>> begin Selected passage

All of lore.kernel.org
 help / color / mirror / Atom feed
From: subashab@codeaurora.org
To: Florian Westphal <fw@strlen.de>
Cc: Will Deacon <will@kernel.org>,
	pablo@netfilter.org, Sean Tranchetti <stranche@codeaurora.org>,
	netfilter-devel@vger.kernel.org, peterz@infradead.org,
	tglx@linutronix.de
Subject: Re: [PATCH nf] x_tables: Properly close read section with read_seqcount_retry
Date: Thu, 19 Nov 2020 22:53:13 -0700	[thread overview]
Message-ID: <7d8bc917b7a6790fa789085ba8324b08@codeaurora.org> (raw)
In-Reply-To: <20201118211007.GA15137@breakpoint.cc>

> The three _do_table() functions need to use rcu_dereference().
> 
> This looks wrong.  I know its ok, but perhaps its better to add this:
> 
> struct xt_table_info *xt_table_get_private_protected(const struct
> xt_table *table)
> {
>  return rcu_dereference_protected(table->private,
> mutex_is_locked(&xt[table->af].mutex));
> }
> EXPORT_SYMBOL(xt_table_get_private_protected);
> 
> to x_tables.c.
> 
> If you dislike this extra function, add
> 
> #define xt_table_get_private_protected(t) 
> rcu_access_pointer((t)->private)
> 
> in include/linux/netfilter/x_tables.h, with a bit fat comment telling
> that the xt table mutex must be held.
> 
> But I'd rather have/use the helper function as it documents when its
> safe to do this (and there will be splats if misused).
> AFAICS the local_bh_disable/enable calls can be removed too after this,
> if we're interrupted by softirq calling any of the _do_table()
> functions changes to the xt seqcount do not matter anymore.
> 
> 
> We need this additional hunk to switch to rcu for replacement/sync, no?
> 
> -       local_bh_enable();
> -
> -       /* ... so wait for even xt_recseq on all cpus */
> -       for_each_possible_cpu(cpu) {
> -               seqcount_t *s = &per_cpu(xt_recseq, cpu);
> -               u32 seq = raw_read_seqcount(s);
> -
> -               if (seq & 1) {
> -                       do {
> -                               cond_resched();
> -                               cpu_relax();
> -                       } while (seq == raw_read_seqcount(s));
> -               }
> -       }
> +       synchronize_rcu();

I've updated the patch with your comments.
Do you expect a performance impact either in datapath or perhaps more in
the rule installation with the rcu changes.
As a I understand, the change in the barrier types would be sufficient 
to
resolve the race.

diff --git a/include/linux/netfilter/x_tables.h 
b/include/linux/netfilter/x_tables.h
index 5deb099..8ebb641 100644
--- a/include/linux/netfilter/x_tables.h
+++ b/include/linux/netfilter/x_tables.h
@@ -227,7 +227,7 @@ struct xt_table {
  	unsigned int valid_hooks;

  	/* Man behind the curtain... */
-	struct xt_table_info *private;
+	struct xt_table_info __rcu *private;

  	/* Set this to THIS_MODULE if you are a module, otherwise NULL */
  	struct module *me;
@@ -448,6 +448,9 @@ xt_get_per_cpu_counter(struct xt_counters *cnt, 
unsigned int cpu)

>> end Selected passage
>> begin Raw data

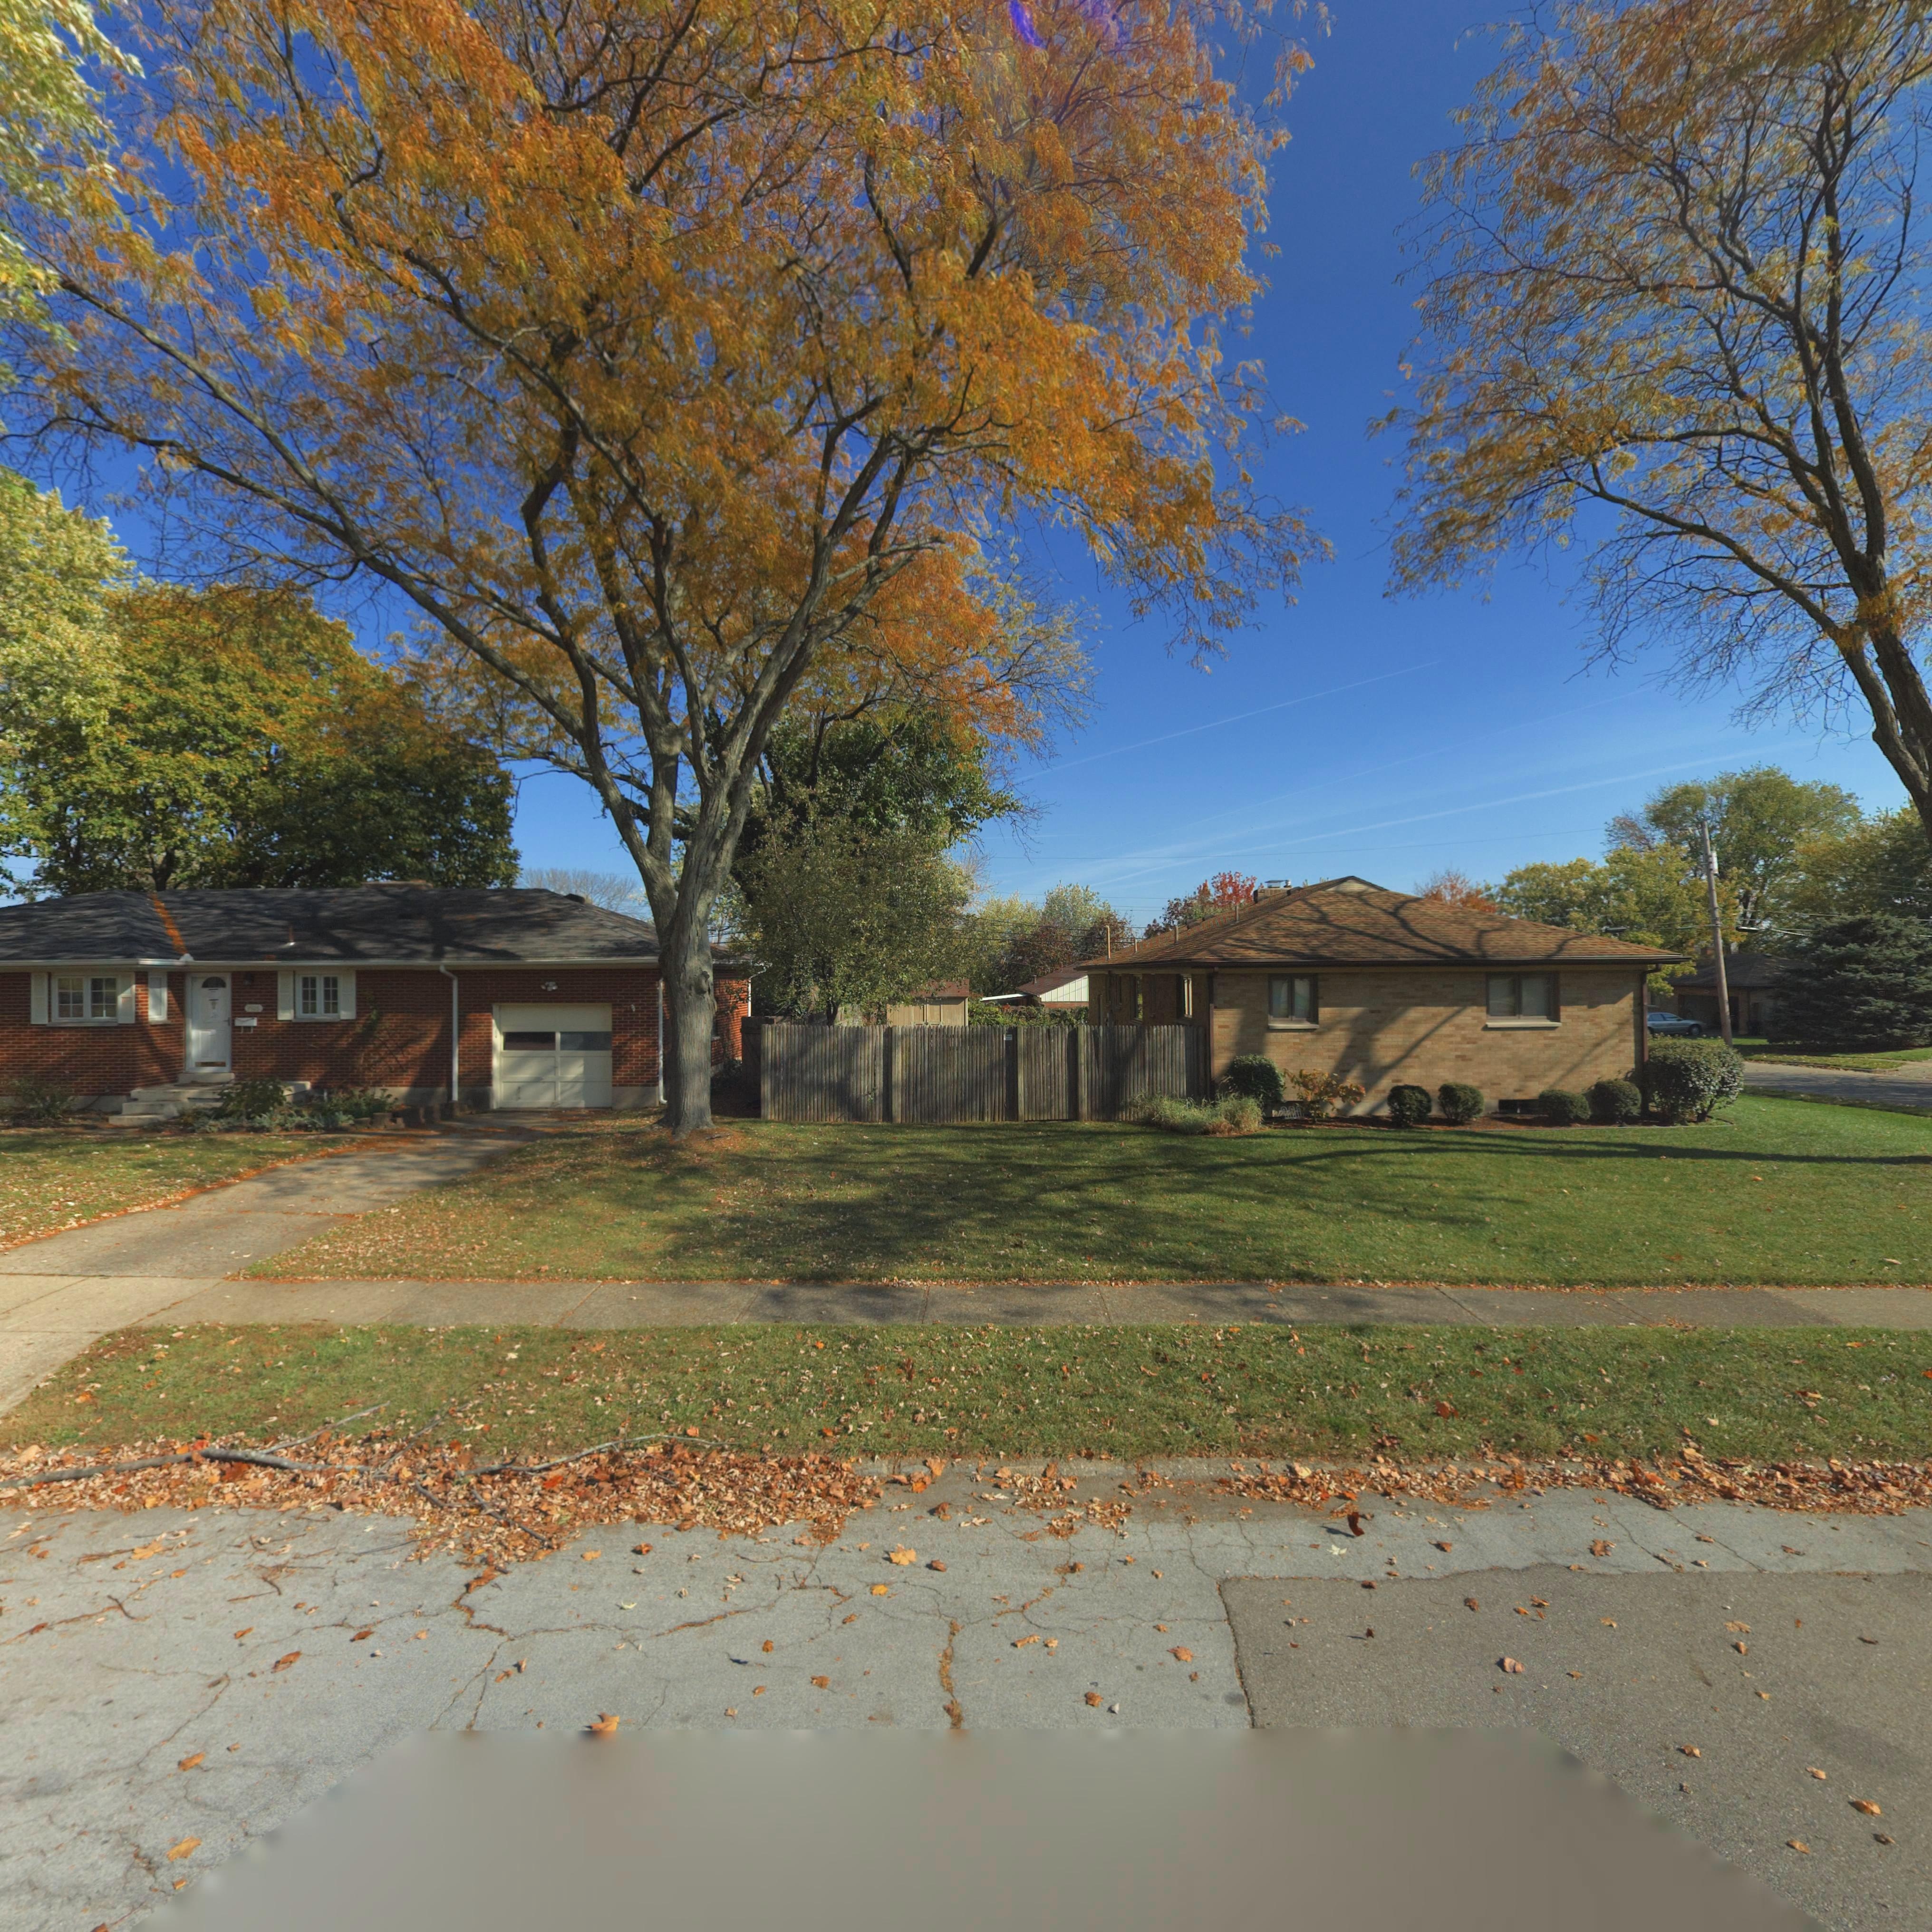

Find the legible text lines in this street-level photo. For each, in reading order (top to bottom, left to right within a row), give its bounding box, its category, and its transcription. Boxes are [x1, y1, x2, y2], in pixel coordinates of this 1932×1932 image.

>> end Raw data

## Instructions for the task
Reproduce the x_tables patch message word for word, from "Do you expect" to "resolve the race.". Rely only on the text itself.

## Full solution
Do you expect a performance impact either in datapath or perhaps more in
the rule installation with the rcu changes.
As a I understand, the change in the barrier types would be sufficient 
to
resolve the race.